[Stored data entries]

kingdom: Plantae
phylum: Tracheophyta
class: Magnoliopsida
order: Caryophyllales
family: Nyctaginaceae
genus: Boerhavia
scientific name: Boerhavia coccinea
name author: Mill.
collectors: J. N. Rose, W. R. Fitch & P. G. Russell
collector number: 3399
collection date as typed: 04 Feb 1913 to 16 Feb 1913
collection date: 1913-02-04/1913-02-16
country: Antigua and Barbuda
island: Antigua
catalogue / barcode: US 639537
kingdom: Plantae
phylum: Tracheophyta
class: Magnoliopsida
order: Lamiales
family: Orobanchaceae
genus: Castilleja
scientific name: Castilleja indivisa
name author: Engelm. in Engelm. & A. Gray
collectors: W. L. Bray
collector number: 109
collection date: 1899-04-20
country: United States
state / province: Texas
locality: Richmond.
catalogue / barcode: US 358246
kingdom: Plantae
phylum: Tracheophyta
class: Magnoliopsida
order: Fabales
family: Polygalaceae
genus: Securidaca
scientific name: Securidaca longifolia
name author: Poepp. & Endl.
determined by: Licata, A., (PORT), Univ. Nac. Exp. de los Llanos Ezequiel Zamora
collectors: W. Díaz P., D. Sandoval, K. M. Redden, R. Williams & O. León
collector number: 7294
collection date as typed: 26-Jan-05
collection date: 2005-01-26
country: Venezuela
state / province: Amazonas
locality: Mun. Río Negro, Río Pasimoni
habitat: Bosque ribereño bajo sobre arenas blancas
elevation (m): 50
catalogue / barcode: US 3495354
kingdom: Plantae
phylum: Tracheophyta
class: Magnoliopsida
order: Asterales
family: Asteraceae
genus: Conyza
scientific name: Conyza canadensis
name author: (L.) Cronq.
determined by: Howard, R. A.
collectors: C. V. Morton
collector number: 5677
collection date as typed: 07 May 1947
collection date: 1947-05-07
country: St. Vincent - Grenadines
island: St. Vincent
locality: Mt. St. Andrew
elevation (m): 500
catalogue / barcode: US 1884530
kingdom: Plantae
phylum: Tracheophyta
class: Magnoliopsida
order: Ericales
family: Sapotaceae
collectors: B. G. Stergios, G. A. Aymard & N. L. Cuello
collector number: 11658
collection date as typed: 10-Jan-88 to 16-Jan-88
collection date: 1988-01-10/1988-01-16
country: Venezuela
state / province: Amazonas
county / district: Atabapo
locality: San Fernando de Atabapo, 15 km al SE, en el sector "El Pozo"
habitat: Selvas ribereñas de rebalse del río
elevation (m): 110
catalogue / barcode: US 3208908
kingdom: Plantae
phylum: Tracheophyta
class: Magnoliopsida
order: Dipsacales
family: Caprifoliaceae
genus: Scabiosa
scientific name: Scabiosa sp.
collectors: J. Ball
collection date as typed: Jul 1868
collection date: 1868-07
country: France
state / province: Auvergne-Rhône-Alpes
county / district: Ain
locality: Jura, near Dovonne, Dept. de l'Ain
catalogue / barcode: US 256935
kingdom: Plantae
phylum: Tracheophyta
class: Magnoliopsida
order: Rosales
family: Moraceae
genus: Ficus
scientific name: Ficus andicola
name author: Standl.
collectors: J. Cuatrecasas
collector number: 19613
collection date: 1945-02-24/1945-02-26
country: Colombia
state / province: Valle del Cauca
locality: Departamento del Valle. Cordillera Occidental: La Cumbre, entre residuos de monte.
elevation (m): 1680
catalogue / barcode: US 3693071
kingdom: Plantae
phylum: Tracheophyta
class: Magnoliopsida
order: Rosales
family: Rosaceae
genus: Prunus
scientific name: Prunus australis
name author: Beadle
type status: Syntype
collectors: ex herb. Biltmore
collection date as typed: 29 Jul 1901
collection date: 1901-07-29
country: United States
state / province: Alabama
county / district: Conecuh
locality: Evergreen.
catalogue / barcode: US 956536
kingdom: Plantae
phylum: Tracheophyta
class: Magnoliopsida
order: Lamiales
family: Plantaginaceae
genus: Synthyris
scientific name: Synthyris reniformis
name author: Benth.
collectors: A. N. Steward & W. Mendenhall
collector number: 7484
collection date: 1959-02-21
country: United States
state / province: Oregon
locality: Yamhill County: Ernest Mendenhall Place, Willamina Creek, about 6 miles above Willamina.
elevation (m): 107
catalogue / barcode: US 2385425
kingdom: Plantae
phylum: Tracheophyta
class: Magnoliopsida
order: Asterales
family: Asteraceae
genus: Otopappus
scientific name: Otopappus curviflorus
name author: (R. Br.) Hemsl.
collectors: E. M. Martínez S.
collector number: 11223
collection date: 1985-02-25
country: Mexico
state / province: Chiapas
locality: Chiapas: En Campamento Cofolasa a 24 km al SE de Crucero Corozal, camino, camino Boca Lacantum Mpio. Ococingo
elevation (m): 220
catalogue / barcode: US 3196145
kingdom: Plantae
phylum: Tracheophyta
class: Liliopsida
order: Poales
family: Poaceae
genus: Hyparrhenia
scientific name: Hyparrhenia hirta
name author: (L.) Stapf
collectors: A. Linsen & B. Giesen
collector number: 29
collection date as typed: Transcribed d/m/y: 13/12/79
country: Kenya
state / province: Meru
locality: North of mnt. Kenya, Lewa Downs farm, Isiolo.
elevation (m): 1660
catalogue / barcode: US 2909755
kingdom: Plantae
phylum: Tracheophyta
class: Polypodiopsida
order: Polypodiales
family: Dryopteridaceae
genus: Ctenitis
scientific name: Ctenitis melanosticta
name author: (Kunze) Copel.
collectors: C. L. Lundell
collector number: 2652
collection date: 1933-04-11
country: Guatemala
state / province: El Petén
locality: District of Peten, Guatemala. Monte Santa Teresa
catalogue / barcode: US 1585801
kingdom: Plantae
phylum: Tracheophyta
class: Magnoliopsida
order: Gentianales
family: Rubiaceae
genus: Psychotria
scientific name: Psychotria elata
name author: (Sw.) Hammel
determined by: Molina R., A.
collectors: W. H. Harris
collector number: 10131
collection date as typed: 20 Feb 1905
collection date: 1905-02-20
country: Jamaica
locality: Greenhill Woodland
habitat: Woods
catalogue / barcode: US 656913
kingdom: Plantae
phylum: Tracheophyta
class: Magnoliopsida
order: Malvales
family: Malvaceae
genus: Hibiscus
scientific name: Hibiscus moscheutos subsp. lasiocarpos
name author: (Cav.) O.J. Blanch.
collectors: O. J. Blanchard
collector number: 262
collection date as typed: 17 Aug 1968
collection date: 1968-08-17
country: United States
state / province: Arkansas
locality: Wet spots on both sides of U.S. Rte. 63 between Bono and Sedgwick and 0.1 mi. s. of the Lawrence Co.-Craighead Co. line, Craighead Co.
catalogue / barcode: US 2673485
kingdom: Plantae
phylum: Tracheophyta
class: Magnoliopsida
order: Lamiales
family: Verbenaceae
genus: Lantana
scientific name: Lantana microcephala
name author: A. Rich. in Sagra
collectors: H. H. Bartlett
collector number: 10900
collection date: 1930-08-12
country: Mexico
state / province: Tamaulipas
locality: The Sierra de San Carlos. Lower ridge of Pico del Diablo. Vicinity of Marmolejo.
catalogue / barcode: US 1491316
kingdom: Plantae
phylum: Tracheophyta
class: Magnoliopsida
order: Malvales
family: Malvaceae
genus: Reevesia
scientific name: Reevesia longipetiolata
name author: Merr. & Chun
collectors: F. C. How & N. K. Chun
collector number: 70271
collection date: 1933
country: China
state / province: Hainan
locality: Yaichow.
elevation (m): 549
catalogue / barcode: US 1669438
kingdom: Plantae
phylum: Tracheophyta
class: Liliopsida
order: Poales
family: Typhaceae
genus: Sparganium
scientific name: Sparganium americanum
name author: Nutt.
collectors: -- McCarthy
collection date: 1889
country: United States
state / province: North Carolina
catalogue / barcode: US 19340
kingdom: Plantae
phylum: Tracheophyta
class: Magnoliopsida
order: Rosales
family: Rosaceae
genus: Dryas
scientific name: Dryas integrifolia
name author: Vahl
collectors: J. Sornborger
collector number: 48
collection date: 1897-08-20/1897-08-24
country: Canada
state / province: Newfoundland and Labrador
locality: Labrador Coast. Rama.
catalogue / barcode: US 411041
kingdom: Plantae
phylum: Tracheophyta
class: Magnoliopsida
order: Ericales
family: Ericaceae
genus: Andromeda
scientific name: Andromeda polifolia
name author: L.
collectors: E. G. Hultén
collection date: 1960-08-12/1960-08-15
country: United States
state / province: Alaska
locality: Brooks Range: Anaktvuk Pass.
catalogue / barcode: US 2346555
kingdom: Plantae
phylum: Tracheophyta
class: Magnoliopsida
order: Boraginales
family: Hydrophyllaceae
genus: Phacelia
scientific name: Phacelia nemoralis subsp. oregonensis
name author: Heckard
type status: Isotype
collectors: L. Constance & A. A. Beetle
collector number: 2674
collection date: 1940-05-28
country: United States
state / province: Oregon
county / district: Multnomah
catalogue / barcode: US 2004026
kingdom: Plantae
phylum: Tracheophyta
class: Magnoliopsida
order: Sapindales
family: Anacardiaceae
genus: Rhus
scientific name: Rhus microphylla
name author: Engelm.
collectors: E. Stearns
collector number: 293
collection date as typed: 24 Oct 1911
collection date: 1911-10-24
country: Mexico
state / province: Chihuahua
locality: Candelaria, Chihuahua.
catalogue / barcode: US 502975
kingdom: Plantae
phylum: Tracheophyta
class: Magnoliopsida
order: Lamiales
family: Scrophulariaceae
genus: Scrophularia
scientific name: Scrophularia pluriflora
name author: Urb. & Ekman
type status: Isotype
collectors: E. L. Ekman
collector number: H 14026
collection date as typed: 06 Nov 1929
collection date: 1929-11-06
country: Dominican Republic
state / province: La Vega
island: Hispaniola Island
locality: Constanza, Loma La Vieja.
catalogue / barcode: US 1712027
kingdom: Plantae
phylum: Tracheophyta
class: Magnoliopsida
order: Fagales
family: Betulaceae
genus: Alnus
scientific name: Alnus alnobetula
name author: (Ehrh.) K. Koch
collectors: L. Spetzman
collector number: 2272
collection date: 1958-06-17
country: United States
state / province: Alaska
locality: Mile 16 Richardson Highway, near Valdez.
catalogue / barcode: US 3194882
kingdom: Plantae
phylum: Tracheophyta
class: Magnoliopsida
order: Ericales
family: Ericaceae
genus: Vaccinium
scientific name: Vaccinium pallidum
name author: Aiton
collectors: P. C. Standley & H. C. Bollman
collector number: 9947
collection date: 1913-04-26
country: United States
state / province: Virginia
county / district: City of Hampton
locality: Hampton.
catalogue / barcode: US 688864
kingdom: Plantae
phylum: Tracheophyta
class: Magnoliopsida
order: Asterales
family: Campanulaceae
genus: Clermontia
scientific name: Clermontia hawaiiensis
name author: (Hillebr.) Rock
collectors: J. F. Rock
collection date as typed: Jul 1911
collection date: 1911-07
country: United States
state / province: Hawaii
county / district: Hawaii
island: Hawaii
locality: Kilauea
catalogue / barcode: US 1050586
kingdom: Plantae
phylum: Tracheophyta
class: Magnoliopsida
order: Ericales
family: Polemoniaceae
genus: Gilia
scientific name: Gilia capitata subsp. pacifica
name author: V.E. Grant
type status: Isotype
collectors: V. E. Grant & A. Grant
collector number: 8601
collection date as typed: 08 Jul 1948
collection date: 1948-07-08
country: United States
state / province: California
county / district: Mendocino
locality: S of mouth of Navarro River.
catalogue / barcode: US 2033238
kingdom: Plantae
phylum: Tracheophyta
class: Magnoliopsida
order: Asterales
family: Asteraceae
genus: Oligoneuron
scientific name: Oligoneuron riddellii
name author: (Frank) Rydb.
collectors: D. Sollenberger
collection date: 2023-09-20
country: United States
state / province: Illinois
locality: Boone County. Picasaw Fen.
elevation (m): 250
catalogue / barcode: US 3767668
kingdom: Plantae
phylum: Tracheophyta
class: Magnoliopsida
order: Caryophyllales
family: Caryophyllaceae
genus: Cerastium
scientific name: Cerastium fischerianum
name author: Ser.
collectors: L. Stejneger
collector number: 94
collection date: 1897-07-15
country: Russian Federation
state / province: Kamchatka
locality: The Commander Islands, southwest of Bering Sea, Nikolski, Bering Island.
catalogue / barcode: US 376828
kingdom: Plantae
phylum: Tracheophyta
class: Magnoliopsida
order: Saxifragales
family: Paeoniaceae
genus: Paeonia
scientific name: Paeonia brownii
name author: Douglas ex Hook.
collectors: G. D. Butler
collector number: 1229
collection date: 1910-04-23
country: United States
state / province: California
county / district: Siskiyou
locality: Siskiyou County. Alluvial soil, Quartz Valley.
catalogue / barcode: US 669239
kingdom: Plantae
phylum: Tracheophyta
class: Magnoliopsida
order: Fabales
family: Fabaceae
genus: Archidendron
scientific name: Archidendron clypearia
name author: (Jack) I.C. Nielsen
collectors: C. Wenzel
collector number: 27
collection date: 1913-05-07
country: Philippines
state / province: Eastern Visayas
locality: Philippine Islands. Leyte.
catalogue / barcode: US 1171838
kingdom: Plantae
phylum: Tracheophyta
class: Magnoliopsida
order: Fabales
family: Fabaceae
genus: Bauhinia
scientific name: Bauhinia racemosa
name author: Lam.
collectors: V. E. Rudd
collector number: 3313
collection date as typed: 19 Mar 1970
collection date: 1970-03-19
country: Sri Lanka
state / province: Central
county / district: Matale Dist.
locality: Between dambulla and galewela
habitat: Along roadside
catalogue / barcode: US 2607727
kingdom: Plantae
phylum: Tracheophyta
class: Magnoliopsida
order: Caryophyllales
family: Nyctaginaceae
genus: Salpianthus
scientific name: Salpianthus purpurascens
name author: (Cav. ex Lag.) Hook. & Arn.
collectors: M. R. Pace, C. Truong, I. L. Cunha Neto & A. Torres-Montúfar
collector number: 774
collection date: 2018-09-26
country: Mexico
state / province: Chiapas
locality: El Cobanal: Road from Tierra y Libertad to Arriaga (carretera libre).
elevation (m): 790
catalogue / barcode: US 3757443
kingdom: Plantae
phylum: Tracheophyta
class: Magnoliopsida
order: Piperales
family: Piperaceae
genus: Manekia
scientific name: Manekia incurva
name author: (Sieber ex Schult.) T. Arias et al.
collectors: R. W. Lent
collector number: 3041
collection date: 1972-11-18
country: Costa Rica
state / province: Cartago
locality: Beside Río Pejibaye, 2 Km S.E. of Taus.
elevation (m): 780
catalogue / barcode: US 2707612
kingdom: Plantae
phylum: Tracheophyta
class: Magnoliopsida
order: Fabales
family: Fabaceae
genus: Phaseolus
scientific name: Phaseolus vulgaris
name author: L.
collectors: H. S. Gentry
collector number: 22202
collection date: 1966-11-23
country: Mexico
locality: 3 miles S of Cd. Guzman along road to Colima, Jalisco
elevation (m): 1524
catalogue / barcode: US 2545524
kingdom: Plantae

▶ **Job**:
Render the listing lines as a Markdown table with a "Row" column numbering each line and a "Line" column holding its text. Start with the line that contains "collection date as typed: 20 Feb 1905" and go on through the line that contains "name author: (Cav.) O.J. Blanch.", leaving out any blank lines.

▶ **The reply**:
| Row | Line |
|---|---|
| 1 | collection date as typed: 20 Feb 1905 |
| 2 | collection date: 1905-02-20 |
| 3 | country: Jamaica |
| 4 | locality: Greenhill Woodland |
| 5 | habitat: Woods |
| 6 | catalogue / barcode: US 656913 |
| 7 | kingdom: Plantae |
| 8 | phylum: Tracheophyta |
| 9 | class: Magnoliopsida |
| 10 | order: Malvales |
| 11 | family: Malvaceae |
| 12 | genus: Hibiscus |
| 13 | scientific name: Hibiscus moscheutos subsp. lasiocarpos |
| 14 | name author: (Cav.) O.J. Blanch. |